Question

Solve the linear equation \[\dfrac{{(3t - 2)}}{4} - \dfrac{{(2t + 3)}}{3} = \dfrac{2}{3} - t\] linear equation in one variable.

Answer 1

Hint:Equations with linear expressions in one variable only are known as linear equations in one variable. Any term of an equation may be taken from one side to other with the change in its sign, this does not affect the equality of the statement and this process is called transposition. The expression on the left of the equality sign is the Left Hand Side (LHS). The expression on the right of the equality sign is the Right Hand Side (RHS).

Complete step by step answer:
Given equation is as below,
\[\dfrac{{(3t - 2)}}{4} - \dfrac{{(2t + 3)}}{3} = \dfrac{2}{3} - t\]
Taking the LCM of denominators of LHS.
i.e. the LCM of 3 and 4 is 12, we get,
\[\dfrac{{3(3t - 2) - 4(2t + 3)}}{{12}} = \dfrac{2}{3} - t\]
Multiplying the numbers, we get,
\[\dfrac{{(9t - 6) - (8t + 12)}}{{12}} = \dfrac{2}{3} - t\]
Removing the brackets we get,
\[\dfrac{{9t - 6 - 8t - 12}}{{12}} = \dfrac{2}{3} - t\]
By transposing the above equation on the same side, we can write as,
\[\dfrac{{9t - 8t - 6 - 12}}{{12}} = \dfrac{2}{3} - t\]

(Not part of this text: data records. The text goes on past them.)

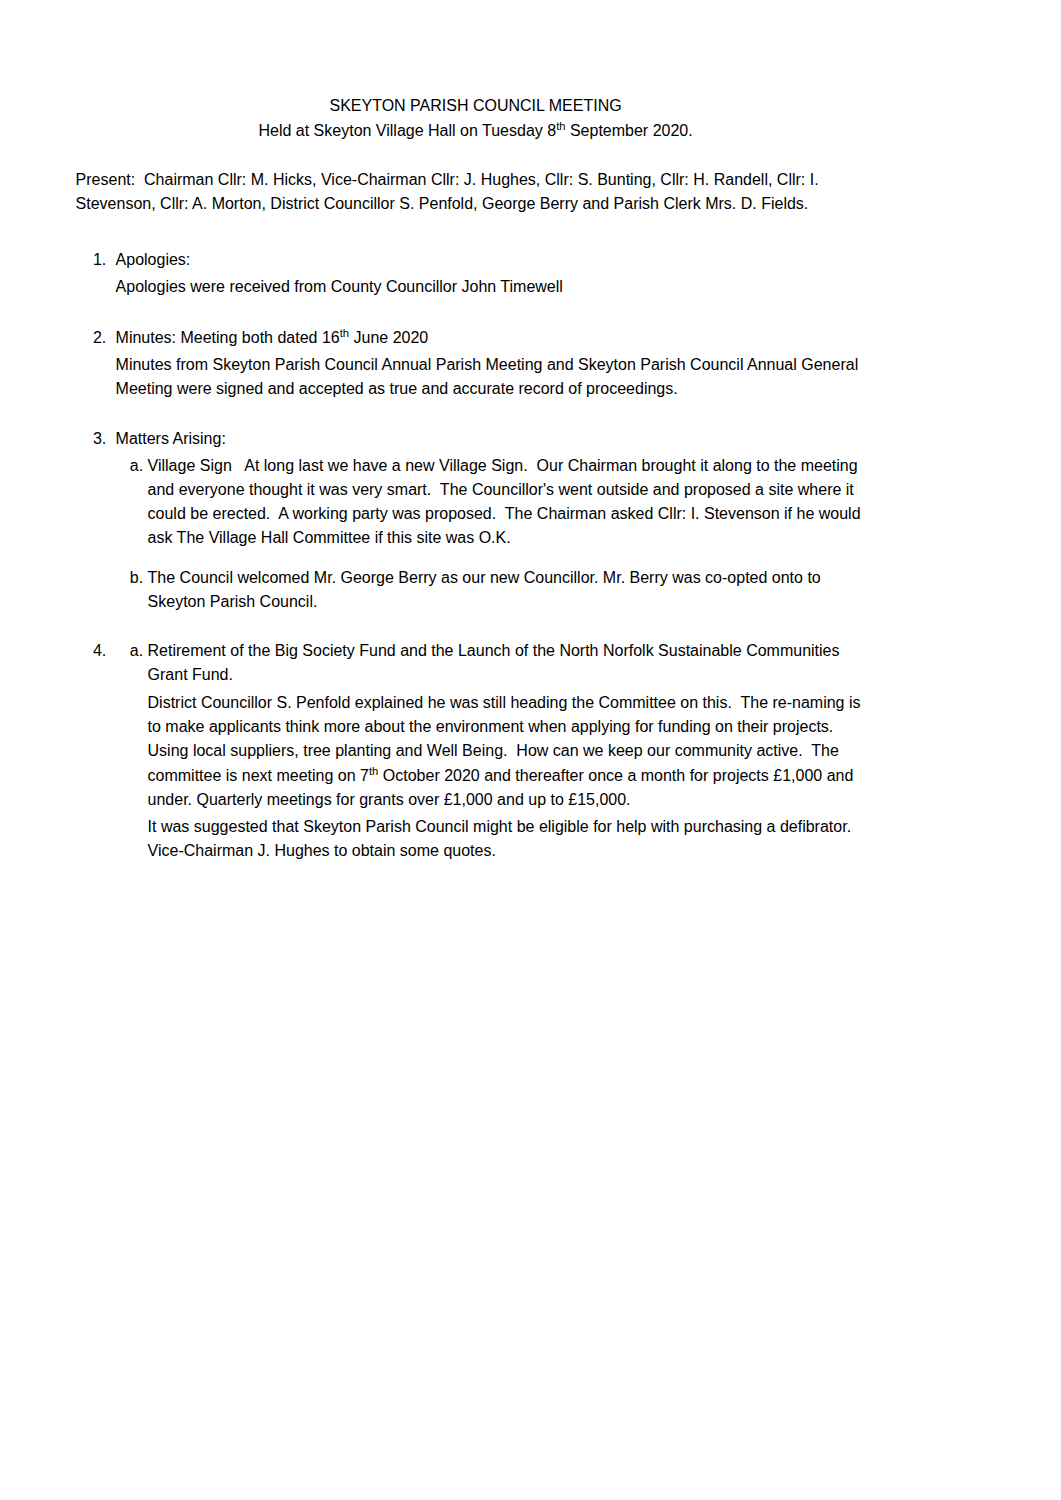SKEYTON PARISH COUNCIL MEETING
Held at Skeyton Village Hall on Tuesday 8th September 2020.
Present: Chairman Cllr: M. Hicks, Vice-Chairman Cllr: J. Hughes, Cllr: S. Bunting, Cllr: H. Randell, Cllr: I. Stevenson, Cllr: A. Morton, District Councillor S. Penfold, George Berry and Parish Clerk Mrs. D. Fields.
Apologies:
Apologies were received from County Councillor John Timewell
Minutes: Meeting both dated 16th June 2020
Minutes from Skeyton Parish Council Annual Parish Meeting and Skeyton Parish Council Annual General Meeting were signed and accepted as true and accurate record of proceedings.
Matters Arising:
Village Sign At long last we have a new Village Sign. Our Chairman brought it along to the meeting and everyone thought it was very smart. The Councillor's went outside and proposed a site where it could be erected. A working party was proposed. The Chairman asked Cllr: I. Stevenson if he would ask The Village Hall Committee if this site was O.K.
The Council welcomed Mr. George Berry as our new Councillor. Mr. Berry was co-opted onto to Skeyton Parish Council.
Retirement of the Big Society Fund and the Launch of the North Norfolk Sustainable Communities Grant Fund.
District Councillor S. Penfold explained he was still heading the Committee on this. The re-naming is to make applicants think more about the environment when applying for funding on their projects. Using local suppliers, tree planting and Well Being. How can we keep our community active. The committee is next meeting on 7th October 2020 and thereafter once a month for projects £1,000 and under. Quarterly meetings for grants over £1,000 and up to £15,000.
It was suggested that Skeyton Parish Council might be eligible for help with purchasing a defibrator. Vice-Chairman J. Hughes to obtain some quotes.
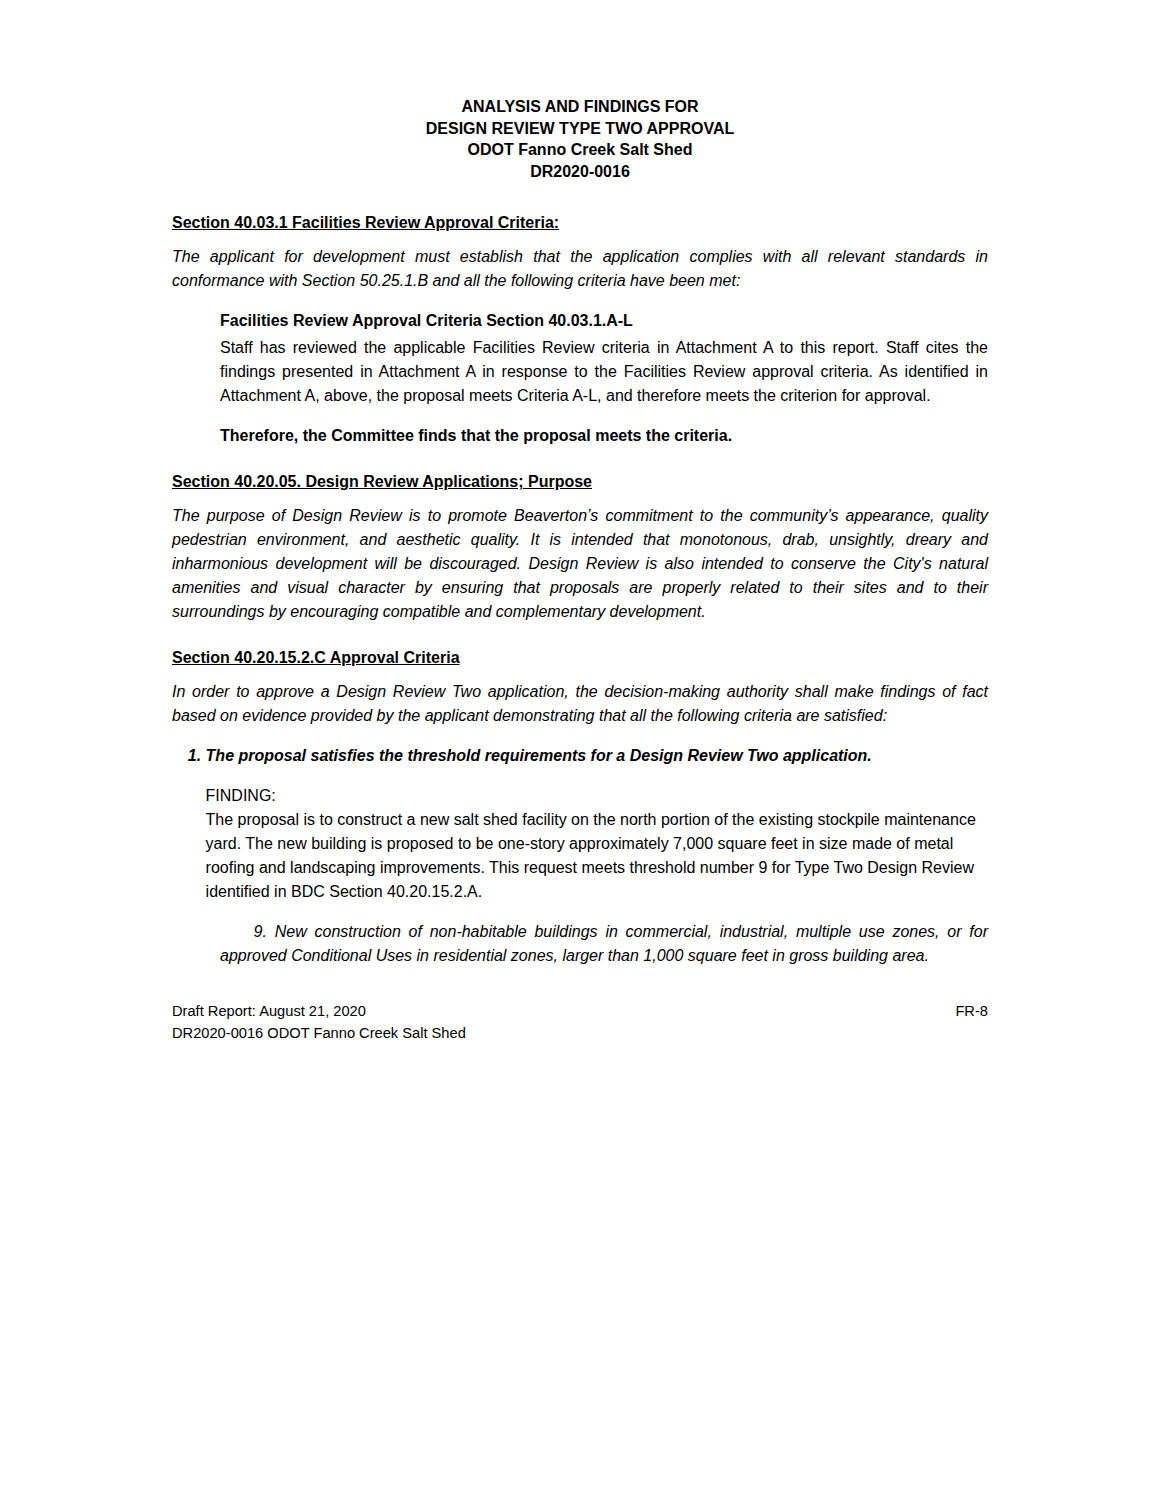ANALYSIS AND FINDINGS FOR
DESIGN REVIEW TYPE TWO APPROVAL
ODOT Fanno Creek Salt Shed
DR2020-0016
Section 40.03.1 Facilities Review Approval Criteria:
The applicant for development must establish that the application complies with all relevant standards in conformance with Section 50.25.1.B and all the following criteria have been met:
Facilities Review Approval Criteria Section 40.03.1.A-L
Staff has reviewed the applicable Facilities Review criteria in Attachment A to this report. Staff cites the findings presented in Attachment A in response to the Facilities Review approval criteria. As identified in Attachment A, above, the proposal meets Criteria A-L, and therefore meets the criterion for approval.
Therefore, the Committee finds that the proposal meets the criteria.
Section 40.20.05. Design Review Applications; Purpose
The purpose of Design Review is to promote Beaverton’s commitment to the community’s appearance, quality pedestrian environment, and aesthetic quality. It is intended that monotonous, drab, unsightly, dreary and inharmonious development will be discouraged. Design Review is also intended to conserve the City's natural amenities and visual character by ensuring that proposals are properly related to their sites and to their surroundings by encouraging compatible and complementary development.
Section 40.20.15.2.C Approval Criteria
In order to approve a Design Review Two application, the decision-making authority shall make findings of fact based on evidence provided by the applicant demonstrating that all the following criteria are satisfied:
The proposal satisfies the threshold requirements for a Design Review Two application. FINDING: The proposal is to construct a new salt shed facility on the north portion of the existing stockpile maintenance yard. The new building is proposed to be one-story approximately 7,000 square feet in size made of metal roofing and landscaping improvements. This request meets threshold number 9 for Type Two Design Review identified in BDC Section 40.20.15.2.A.
9. New construction of non-habitable buildings in commercial, industrial, multiple use zones, or for approved Conditional Uses in residential zones, larger than 1,000 square feet in gross building area.
Draft Report: August 21, 2020
DR2020-0016 ODOT Fanno Creek Salt Shed
FR-8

Simplify the given above equation, we get,
\[\dfrac{{t - 18}}{{12}} = \dfrac{{2 - 3t}}{3}\]
\[ \Rightarrow \dfrac{{t - 18}}{{12}} = \dfrac{2}{3} - t\]
Reducing the denominators of both the sides, we get,
\[\dfrac{{t - 18}}{4} = \dfrac{{2 - 3t}}{1}\]
Simplify the above equation, we get,
\[ t - 18 = 4(2 - 3t)\]
Removing the brackets, we get,
\[t - 18 = 8 - 12t\]
Again by transposing the above equation, we can write as,
\[ t + 12t = 8 + 18 \\ \]
\[ \Rightarrow 13t = 26\]
Taking all numbers on one side and unknown variable on the other side, we get,
\[t = \dfrac{{26}}{{13}} \\
\Rightarrow t = 2 \\ \]
Let's see if the answer is correct or not.
First we will calculate the LHS part.
So, LHS =\[\dfrac{{(3t - 2)}}{4} - \dfrac{{(2t + 3)}}{3}\]
Substituting the value of t, we get,
\[LHS= \dfrac{{(3(2) - 2)}}{4} - \dfrac{{(2(2) + 3)}}{3} \\
\Rightarrow LHS= \dfrac{{(6 - 2)}}{4} - \dfrac{{(4 + 3)}}{3} \\ \]
Removing the brackets, we get,
\[LHS = \dfrac{4}{4} - \dfrac{7}{3} \\
\Rightarrow LHS = 1 - \dfrac{7}{3} \\ \]
Taking LCM of \[3\]and\[1\], which is, we get,
\[LHS = \dfrac{{3 - 7}}{3} \\
\Rightarrow LHS = \dfrac{{ - 4}}{3} \\ \]
Next, we will calculate the RHS part.
RHS = \[\dfrac{2}{3} - t\]
Substituting the value of t, we get,
\[RHS = \dfrac{2}{3} - 2\]
\[\Rightarrow RHS= \dfrac{{2 - 2(3)}}{3} \\
\Rightarrow RHS= \dfrac{{2 - 6}}{3} \\
\therefore RHS= \dfrac{{ - 4}}{3} \\ \]
Thus, LHS = RHS and so the answer is correct. Hence, it is verified.

Note:An algebraic equation is an equality involving variables i.e. equality sign (=). An algebraic equation is an equality involving variables, where the values of the expressions on the LHS and RHS are equal. We can verify the answer by putting the value of t in the above equation and check if LHS = RHS, then the answer is correct.